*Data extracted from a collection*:
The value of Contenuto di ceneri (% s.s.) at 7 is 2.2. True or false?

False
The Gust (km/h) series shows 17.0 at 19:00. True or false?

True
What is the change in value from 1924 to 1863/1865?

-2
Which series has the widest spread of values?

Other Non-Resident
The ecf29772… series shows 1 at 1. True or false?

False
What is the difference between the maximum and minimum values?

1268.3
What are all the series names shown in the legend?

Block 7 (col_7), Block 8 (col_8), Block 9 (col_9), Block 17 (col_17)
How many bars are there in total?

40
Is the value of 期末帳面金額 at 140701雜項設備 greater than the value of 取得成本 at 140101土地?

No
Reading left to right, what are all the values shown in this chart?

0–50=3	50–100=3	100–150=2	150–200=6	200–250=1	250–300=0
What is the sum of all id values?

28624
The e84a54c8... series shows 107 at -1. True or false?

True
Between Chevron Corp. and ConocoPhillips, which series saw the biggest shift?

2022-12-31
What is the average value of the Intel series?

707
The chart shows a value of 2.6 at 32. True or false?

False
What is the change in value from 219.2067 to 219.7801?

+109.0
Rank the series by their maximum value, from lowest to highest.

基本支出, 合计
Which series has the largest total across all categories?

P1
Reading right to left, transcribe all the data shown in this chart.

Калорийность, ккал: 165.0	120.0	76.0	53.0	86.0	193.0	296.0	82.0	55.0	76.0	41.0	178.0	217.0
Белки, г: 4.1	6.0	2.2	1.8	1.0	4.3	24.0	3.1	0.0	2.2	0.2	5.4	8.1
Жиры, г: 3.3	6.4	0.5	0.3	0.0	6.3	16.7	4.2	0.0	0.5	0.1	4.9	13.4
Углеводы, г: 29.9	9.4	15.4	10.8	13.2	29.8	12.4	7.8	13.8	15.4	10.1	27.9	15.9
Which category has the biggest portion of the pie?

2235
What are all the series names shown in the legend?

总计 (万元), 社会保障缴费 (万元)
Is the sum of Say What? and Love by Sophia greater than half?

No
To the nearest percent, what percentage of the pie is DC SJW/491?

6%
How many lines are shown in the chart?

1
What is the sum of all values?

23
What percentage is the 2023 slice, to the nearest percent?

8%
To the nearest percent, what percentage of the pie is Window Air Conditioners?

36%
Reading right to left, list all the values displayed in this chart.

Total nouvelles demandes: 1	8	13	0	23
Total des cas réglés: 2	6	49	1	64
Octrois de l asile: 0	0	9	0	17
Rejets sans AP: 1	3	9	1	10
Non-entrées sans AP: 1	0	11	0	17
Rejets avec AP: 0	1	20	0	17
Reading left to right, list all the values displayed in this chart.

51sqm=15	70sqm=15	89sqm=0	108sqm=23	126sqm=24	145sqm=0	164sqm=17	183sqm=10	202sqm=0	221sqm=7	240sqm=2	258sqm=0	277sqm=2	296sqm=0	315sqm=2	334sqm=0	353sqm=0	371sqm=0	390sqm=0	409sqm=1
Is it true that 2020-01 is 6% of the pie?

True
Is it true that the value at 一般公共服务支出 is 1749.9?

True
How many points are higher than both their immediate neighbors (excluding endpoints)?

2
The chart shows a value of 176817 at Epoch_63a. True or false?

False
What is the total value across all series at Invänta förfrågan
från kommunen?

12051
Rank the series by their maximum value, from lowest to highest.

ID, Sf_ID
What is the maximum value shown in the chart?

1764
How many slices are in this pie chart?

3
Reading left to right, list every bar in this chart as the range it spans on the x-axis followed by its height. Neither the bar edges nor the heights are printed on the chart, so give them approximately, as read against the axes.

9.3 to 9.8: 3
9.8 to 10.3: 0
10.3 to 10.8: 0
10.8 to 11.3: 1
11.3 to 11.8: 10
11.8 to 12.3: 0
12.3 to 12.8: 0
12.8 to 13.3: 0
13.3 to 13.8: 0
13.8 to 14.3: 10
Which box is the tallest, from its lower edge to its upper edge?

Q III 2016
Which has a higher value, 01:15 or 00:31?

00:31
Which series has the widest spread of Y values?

*WHAT TO DO*: Which lines of the items above contain the string "displayed"? Extract each of them, treating uppercase and lowercase as different.

*WRITTEN SOLUTION*:
Reading right to left, list all the values displayed in this chart.
Reading left to right, list all the values displayed in this chart.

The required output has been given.